OK, on to digital cameras. A lenses delivering diffraction-limited performance at f/16 can yield almost 100 lp/mm. For an electronically-focusing camera, I might assume very little focus error ... although that assumption may be entirely wrong! But let's make believe. Sensor resolution? I honestly don't know, but you're typically talking about pixels these days that are 6-8 microns in size, so they're definitely smaller than the blur circle of the lens.

So, yes, I can believe that with a really good camera you'd see very little drop off in resolution as you stop down.

In any case, I don't think the theory is terribly important. You can find lots of people on-line theorizing about resolution figures, diffraction limits, and all sorts of stuff like that. All the ones I've read have it substantially wrong (which is not to say that I have it right, either). The real proof of the pudding is what you're doing; running careful tests with your lenses and your camera to see exactly how it does perform, instead of depending on theoretical calculations of how it should perform.

pax / Ctein

"Sheet film cameras are really bad."

Do you remember when Howard Bond figured out a very simple way to measure his 8x10 film holders? Essentially, he placed one ruler across the holder where it seated at the edges--equivalent to where the ground glass was--and used another one to measure down to where the film was. And he ended up promptly throwing out half his film holders.

I remember another photographer who was doing long exposures at night with a 4x5 who would take five small bits of double-sided tape and stick them to the inside of his holder, gently insert the film, then press the film against the tape to hold it in place. His supposition was that during long exposures, the opened holder was exposing the film to humidity and the film was actually moving around during the exposures.



Dear Mike,

Yeah, I remember Howard's report.

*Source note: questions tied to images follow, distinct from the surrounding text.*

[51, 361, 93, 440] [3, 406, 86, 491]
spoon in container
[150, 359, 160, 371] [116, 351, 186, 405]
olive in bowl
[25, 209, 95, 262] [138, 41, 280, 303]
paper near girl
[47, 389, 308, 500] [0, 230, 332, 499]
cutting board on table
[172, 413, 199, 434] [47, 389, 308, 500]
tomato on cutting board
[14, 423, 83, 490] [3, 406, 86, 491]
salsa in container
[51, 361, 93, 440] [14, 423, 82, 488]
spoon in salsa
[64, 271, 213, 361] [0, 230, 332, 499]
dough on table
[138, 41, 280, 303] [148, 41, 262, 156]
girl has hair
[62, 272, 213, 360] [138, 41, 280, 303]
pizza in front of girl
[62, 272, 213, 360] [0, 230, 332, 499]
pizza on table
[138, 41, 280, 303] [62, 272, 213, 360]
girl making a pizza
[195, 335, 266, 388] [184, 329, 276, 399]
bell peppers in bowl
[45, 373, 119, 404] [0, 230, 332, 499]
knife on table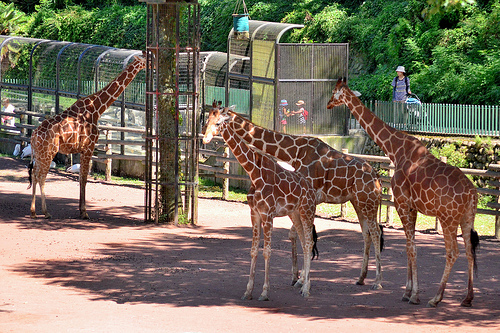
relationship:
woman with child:
[390, 66, 414, 101] [409, 105, 420, 118]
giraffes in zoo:
[203, 99, 384, 259] [7, 57, 499, 261]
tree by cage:
[157, 13, 178, 220] [140, 1, 202, 225]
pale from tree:
[228, 12, 254, 40] [157, 13, 178, 220]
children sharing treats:
[274, 96, 308, 135] [285, 108, 297, 121]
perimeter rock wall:
[328, 122, 498, 143] [361, 138, 497, 166]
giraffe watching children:
[324, 77, 486, 254] [274, 96, 308, 135]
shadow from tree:
[140, 236, 218, 296] [157, 13, 178, 220]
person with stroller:
[391, 63, 406, 101] [404, 94, 431, 129]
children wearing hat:
[274, 96, 308, 135] [395, 63, 405, 74]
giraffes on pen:
[203, 99, 384, 259] [9, 39, 64, 112]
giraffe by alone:
[324, 77, 486, 254] [22, 54, 151, 220]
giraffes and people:
[203, 99, 384, 259] [386, 59, 426, 129]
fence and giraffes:
[101, 126, 143, 179] [203, 99, 384, 259]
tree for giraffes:
[157, 13, 178, 220] [203, 99, 384, 259]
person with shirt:
[391, 63, 406, 101] [392, 78, 406, 100]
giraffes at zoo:
[203, 99, 384, 259] [7, 57, 499, 261]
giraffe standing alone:
[324, 77, 486, 254] [22, 54, 125, 214]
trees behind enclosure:
[33, 7, 139, 40] [4, 32, 171, 117]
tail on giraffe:
[27, 137, 34, 191] [324, 77, 486, 254]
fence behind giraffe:
[101, 126, 143, 179] [324, 77, 486, 254]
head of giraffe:
[324, 78, 357, 118] [324, 77, 486, 254]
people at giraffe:
[386, 59, 426, 129] [324, 77, 486, 254]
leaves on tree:
[323, 13, 332, 33] [157, 13, 178, 220]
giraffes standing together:
[203, 99, 384, 259] [204, 76, 481, 250]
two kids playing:
[274, 91, 310, 136] [274, 95, 307, 119]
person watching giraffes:
[391, 63, 406, 101] [203, 99, 384, 259]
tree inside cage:
[157, 13, 178, 220] [140, 1, 202, 225]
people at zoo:
[386, 59, 426, 129] [7, 57, 499, 261]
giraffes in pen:
[203, 99, 384, 259] [9, 39, 64, 112]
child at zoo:
[409, 105, 420, 118] [7, 57, 499, 261]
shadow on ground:
[140, 236, 218, 296] [3, 219, 228, 333]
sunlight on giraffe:
[61, 118, 82, 142] [324, 77, 486, 254]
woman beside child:
[390, 66, 414, 101] [409, 105, 420, 118]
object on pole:
[230, 1, 252, 42] [188, 4, 202, 157]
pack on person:
[302, 109, 307, 120] [391, 63, 406, 101]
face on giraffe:
[200, 111, 225, 148] [324, 77, 486, 254]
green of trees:
[95, 17, 111, 29] [33, 7, 139, 40]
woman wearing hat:
[390, 66, 414, 101] [395, 63, 405, 74]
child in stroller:
[409, 105, 420, 118] [404, 94, 431, 129]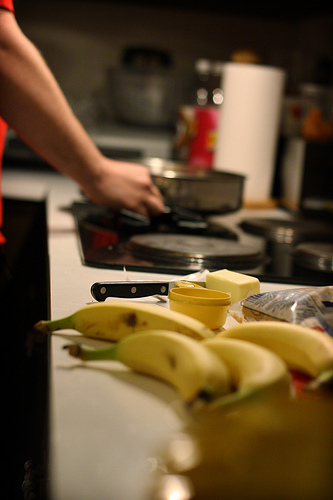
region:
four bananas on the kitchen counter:
[34, 298, 328, 414]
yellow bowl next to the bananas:
[166, 287, 229, 328]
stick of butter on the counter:
[203, 267, 256, 298]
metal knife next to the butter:
[89, 279, 212, 301]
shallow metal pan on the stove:
[127, 156, 245, 210]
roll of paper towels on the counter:
[214, 65, 284, 203]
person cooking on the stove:
[0, 0, 164, 252]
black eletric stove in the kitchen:
[73, 210, 328, 278]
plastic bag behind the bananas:
[225, 286, 332, 327]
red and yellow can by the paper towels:
[188, 109, 216, 167]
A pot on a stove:
[114, 149, 260, 237]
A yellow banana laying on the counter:
[62, 327, 234, 406]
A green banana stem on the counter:
[29, 305, 81, 335]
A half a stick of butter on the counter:
[201, 262, 263, 305]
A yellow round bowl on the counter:
[164, 282, 237, 335]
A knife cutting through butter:
[80, 267, 226, 303]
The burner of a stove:
[115, 221, 282, 276]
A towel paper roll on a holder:
[211, 55, 290, 220]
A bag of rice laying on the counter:
[224, 277, 331, 346]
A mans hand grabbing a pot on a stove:
[0, 1, 253, 236]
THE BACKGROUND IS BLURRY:
[131, 58, 294, 207]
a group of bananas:
[122, 322, 240, 398]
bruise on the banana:
[113, 313, 143, 332]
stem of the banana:
[43, 313, 88, 329]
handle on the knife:
[89, 279, 174, 295]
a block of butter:
[213, 274, 247, 290]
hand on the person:
[95, 156, 155, 207]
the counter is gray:
[71, 433, 127, 493]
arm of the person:
[9, 62, 74, 150]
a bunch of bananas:
[104, 290, 299, 399]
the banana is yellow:
[196, 363, 206, 377]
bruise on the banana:
[116, 304, 145, 332]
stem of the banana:
[61, 339, 119, 367]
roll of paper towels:
[213, 68, 283, 191]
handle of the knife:
[85, 274, 171, 301]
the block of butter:
[215, 266, 253, 297]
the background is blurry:
[86, 20, 273, 152]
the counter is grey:
[78, 425, 121, 460]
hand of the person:
[76, 157, 170, 218]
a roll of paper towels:
[223, 51, 297, 202]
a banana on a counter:
[50, 290, 213, 347]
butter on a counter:
[202, 264, 267, 296]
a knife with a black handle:
[93, 269, 209, 305]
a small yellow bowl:
[157, 278, 238, 330]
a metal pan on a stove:
[118, 170, 245, 220]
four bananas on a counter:
[50, 303, 326, 430]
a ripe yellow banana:
[29, 302, 206, 352]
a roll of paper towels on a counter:
[215, 43, 293, 214]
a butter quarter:
[205, 268, 264, 300]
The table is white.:
[88, 390, 137, 441]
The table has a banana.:
[50, 291, 213, 352]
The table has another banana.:
[86, 338, 223, 416]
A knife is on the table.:
[92, 260, 204, 308]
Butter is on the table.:
[205, 258, 259, 309]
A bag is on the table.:
[255, 285, 327, 338]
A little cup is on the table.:
[161, 276, 227, 330]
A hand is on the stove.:
[88, 141, 157, 230]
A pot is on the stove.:
[152, 161, 251, 219]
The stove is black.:
[129, 220, 257, 262]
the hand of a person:
[88, 159, 157, 227]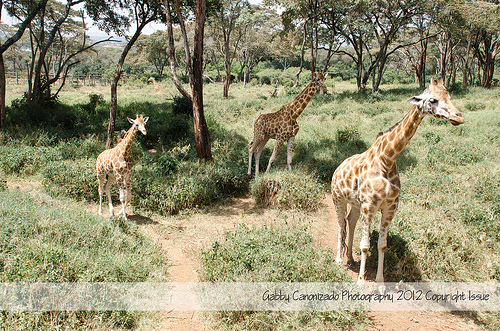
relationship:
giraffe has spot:
[328, 76, 464, 288] [370, 175, 385, 193]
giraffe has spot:
[328, 76, 464, 288] [383, 142, 395, 156]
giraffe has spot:
[328, 76, 464, 288] [402, 122, 414, 136]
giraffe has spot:
[328, 76, 464, 288] [343, 174, 351, 192]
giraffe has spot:
[328, 76, 464, 288] [359, 204, 368, 214]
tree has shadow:
[12, 75, 90, 146] [10, 102, 113, 144]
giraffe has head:
[94, 113, 150, 221] [125, 112, 148, 132]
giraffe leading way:
[246, 72, 329, 180] [365, 278, 452, 329]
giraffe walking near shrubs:
[328, 76, 464, 288] [194, 214, 383, 329]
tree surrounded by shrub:
[159, 0, 231, 167] [130, 143, 222, 208]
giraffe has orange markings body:
[328, 76, 464, 288] [330, 135, 406, 280]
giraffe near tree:
[351, 100, 438, 262] [172, 20, 217, 151]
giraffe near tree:
[246, 72, 329, 180] [101, 55, 125, 130]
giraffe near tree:
[94, 113, 150, 221] [303, 29, 319, 71]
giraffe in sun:
[328, 76, 464, 288] [13, 46, 95, 104]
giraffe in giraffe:
[244, 69, 335, 176] [92, 113, 149, 221]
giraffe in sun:
[92, 113, 149, 221] [13, 46, 95, 104]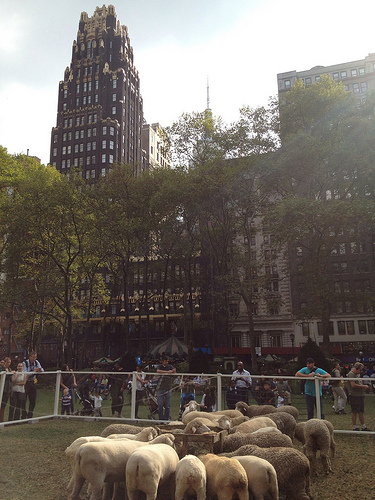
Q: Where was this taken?
A: City.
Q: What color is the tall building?
A: Black and gold.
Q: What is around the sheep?
A: Fence.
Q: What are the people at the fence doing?
A: Watching the sheep.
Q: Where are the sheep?
A: Fenced in pen.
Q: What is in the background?
A: Trees and buildings.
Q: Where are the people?
A: Outside the fence.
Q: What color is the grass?
A: Green.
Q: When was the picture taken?
A: Day time.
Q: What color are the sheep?
A: Tan.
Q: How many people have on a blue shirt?
A: One.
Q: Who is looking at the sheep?
A: Group of people.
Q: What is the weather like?
A: Sunny.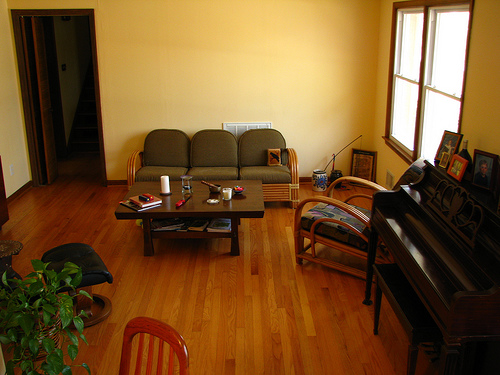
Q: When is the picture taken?
A: Daytime.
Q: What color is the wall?
A: Yellow.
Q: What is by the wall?
A: Couch.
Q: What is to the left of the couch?
A: Door.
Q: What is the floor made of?
A: Wood.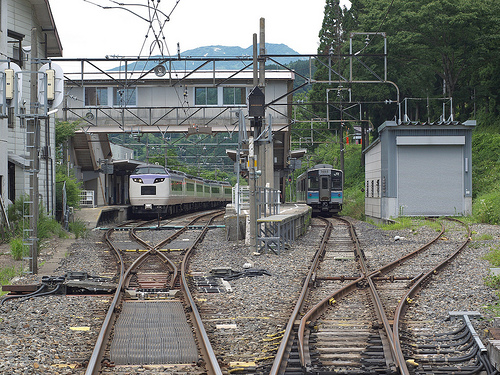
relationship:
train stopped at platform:
[129, 161, 235, 218] [75, 204, 138, 226]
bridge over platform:
[61, 105, 250, 135] [75, 204, 138, 226]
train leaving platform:
[129, 161, 235, 218] [75, 204, 138, 226]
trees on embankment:
[305, 0, 499, 121] [299, 108, 499, 220]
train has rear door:
[293, 166, 345, 217] [320, 176, 331, 199]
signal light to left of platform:
[155, 65, 165, 77] [257, 200, 319, 253]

I don't recall if he gave actual runout numbers, do you?

I'd never thought about the problems of making long sheet film exposures, but I do believe it. I routinely work with 8x10 and larger sheet film in the darkroom for my dye transfer work, and glass carriers and vacuum easels are an absolute must. Take a sheet of film out of the box, lay it on a table, and it's likely to start curling in a few minutes. Not badly, but enough to throw off registration... or focus in a view camera.

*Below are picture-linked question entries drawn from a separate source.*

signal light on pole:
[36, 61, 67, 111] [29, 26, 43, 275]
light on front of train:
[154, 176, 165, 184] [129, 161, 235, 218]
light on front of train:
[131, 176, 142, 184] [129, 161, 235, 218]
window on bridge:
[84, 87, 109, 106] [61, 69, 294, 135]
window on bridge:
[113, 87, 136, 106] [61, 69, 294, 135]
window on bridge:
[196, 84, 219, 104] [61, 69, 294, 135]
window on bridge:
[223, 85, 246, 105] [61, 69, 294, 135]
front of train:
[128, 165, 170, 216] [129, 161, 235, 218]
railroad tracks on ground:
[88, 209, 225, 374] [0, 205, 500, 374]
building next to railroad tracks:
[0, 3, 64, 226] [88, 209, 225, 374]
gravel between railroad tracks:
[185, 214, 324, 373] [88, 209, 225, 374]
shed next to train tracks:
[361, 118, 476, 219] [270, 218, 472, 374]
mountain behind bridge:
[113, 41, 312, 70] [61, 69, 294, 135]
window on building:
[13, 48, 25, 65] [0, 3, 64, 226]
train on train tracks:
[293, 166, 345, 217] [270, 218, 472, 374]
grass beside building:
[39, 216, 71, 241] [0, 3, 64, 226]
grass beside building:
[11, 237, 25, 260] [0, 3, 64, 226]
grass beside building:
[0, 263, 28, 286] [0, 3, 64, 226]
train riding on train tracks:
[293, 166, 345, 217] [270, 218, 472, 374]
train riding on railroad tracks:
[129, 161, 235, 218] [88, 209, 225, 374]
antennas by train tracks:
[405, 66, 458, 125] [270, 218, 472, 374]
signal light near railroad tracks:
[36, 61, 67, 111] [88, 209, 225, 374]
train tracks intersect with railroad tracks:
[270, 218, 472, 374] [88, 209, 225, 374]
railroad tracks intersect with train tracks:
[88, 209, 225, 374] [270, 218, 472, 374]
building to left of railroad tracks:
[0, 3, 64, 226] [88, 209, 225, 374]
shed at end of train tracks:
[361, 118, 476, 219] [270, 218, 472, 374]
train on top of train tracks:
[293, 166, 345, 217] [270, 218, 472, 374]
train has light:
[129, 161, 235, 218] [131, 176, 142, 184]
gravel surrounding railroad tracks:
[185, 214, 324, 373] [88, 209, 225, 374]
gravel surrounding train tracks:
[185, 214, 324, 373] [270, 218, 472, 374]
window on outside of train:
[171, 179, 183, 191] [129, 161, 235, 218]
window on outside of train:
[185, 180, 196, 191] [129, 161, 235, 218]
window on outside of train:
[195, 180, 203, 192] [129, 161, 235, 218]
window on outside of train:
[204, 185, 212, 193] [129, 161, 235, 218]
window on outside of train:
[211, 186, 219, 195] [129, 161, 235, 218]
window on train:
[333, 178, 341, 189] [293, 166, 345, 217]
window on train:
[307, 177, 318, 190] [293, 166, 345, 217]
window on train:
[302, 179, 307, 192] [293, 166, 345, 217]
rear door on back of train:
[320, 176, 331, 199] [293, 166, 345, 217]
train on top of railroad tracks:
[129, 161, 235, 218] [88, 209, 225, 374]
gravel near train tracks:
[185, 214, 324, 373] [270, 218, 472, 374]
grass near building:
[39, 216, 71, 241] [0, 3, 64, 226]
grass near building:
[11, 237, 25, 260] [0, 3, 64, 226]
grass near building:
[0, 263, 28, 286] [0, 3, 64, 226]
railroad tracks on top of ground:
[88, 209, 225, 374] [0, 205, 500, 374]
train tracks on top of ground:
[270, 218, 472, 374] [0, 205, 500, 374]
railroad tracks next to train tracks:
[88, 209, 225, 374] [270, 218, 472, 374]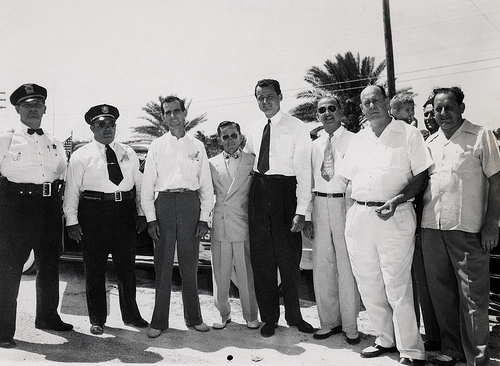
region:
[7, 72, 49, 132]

Incidentally, it was Bob Shell who clued me into the bad runouts in 120 and 220 film cameras. He ran a bunch of tests and said it was really, really awful. He wouldn't tell me which models did better or worse, or give me precise numbers; I think he'd done it under contract and the results were owned by someone else. But he did say it was kind of amazing we got results as sharp as we did.

pax / Ctein

OMG. Audiophiles. NO! Please No! Go buy your five thousand dollar power cables elsewhere.